Write out the full set of records exactly. Any pictures in them do not belong in the copy.

Excerpted data below:

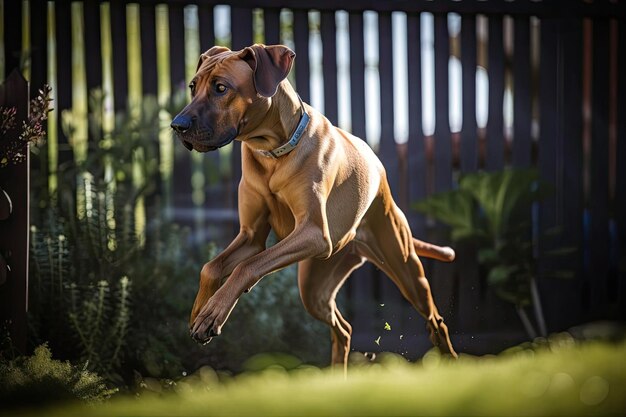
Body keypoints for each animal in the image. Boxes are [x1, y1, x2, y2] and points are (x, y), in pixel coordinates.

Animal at [171, 44, 458, 370]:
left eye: (221, 88)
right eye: (193, 87)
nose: (176, 125)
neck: (272, 151)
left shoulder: (313, 234)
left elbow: (248, 266)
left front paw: (212, 312)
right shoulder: (251, 237)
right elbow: (212, 266)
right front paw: (200, 310)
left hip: (406, 269)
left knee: (435, 320)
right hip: (313, 287)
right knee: (343, 329)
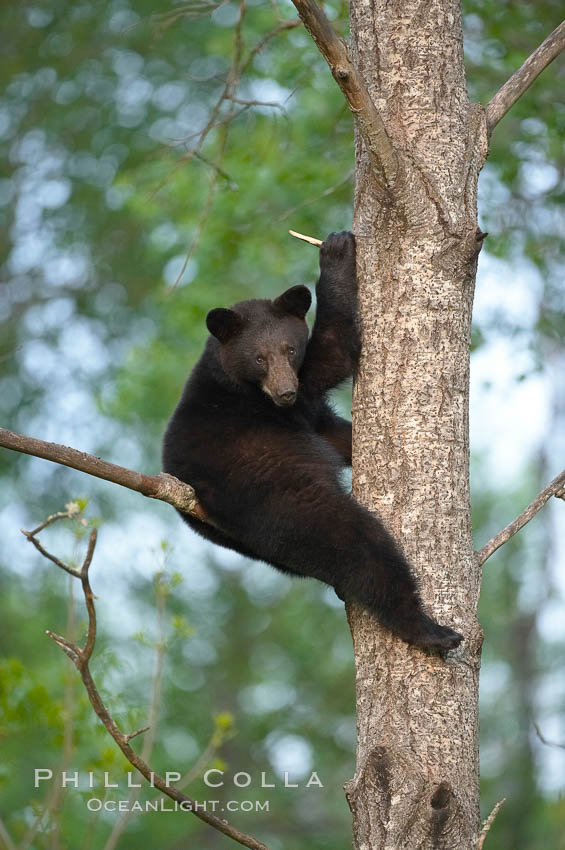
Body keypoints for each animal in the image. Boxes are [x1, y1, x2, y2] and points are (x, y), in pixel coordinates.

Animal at [161, 232, 460, 648]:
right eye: (259, 358)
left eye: (289, 349)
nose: (285, 391)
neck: (236, 381)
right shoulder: (286, 402)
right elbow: (334, 349)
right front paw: (336, 251)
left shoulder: (305, 409)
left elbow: (334, 432)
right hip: (279, 497)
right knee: (357, 544)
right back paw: (428, 629)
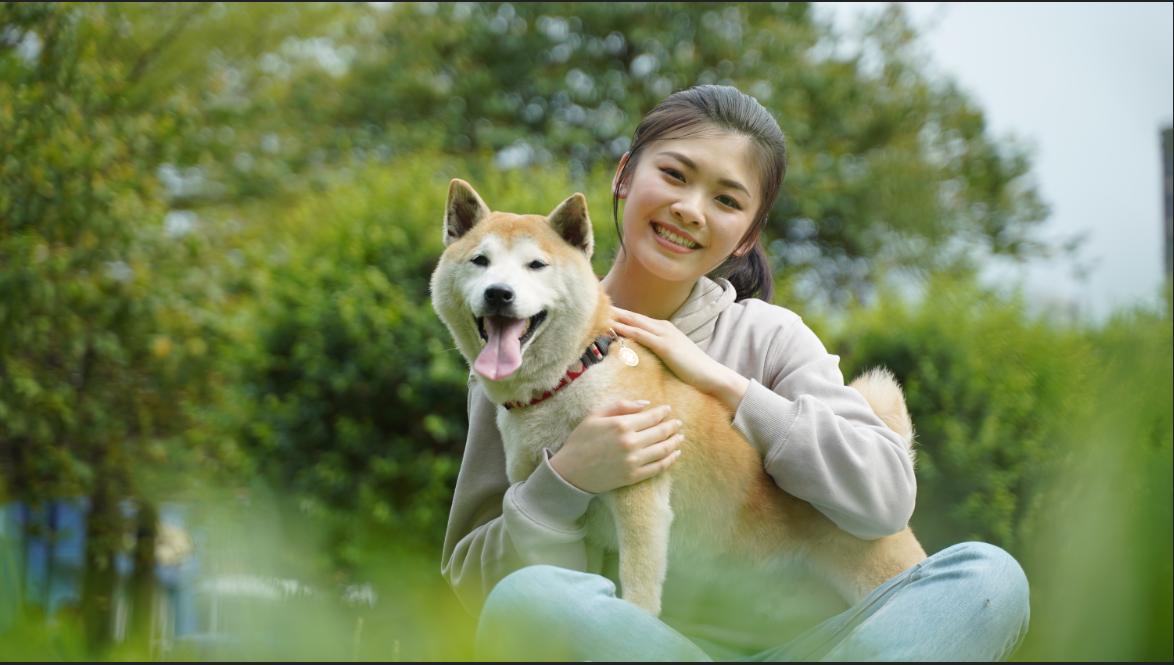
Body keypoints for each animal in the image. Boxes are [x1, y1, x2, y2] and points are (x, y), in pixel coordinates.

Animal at [432, 179, 925, 615]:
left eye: (536, 265)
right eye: (480, 261)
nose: (499, 293)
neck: (572, 376)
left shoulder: (642, 502)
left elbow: (640, 587)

End of Excerpted data.

## Completed task
Body keypoints for each animal in the image. Boxes are [x1, y1, x2, y2] and points are (x, y), in pixel coordinates.

Animal at [171, 44, 458, 370]:
left eye: (221, 88)
right eye: (193, 87)
nose: (176, 125)
neck: (272, 151)
left shoulder: (313, 234)
left elbow: (248, 266)
left front paw: (212, 312)
right shoulder: (251, 237)
right elbow: (212, 266)
right front paw: (200, 310)
left hip: (406, 269)
left knee: (435, 320)
right hip: (313, 287)
right knee: (343, 329)
Body keypoints for each animal in the image. Boxes are [x1, y1, x2, y2] and points are (x, y), in pixel coordinates.

Animal at [161, 232, 460, 648]:
right eye: (259, 358)
left eye: (289, 349)
nose: (285, 391)
neck: (236, 381)
right shoulder: (286, 402)
right elbow: (334, 349)
right front paw: (336, 251)
left shoulder: (305, 409)
left elbow: (334, 432)
right hip: (279, 497)
right knee: (357, 544)
right back paw: (428, 629)
Body keypoints for each animal in the image. Boxes are [x1, y1, x2, y2] and points are (x, y), in pixel coordinates.

Animal at [432, 179, 925, 615]:
left eye: (536, 265)
right eye: (480, 261)
nose: (499, 293)
neck: (572, 376)
left shoulder: (642, 502)
left elbow: (640, 587)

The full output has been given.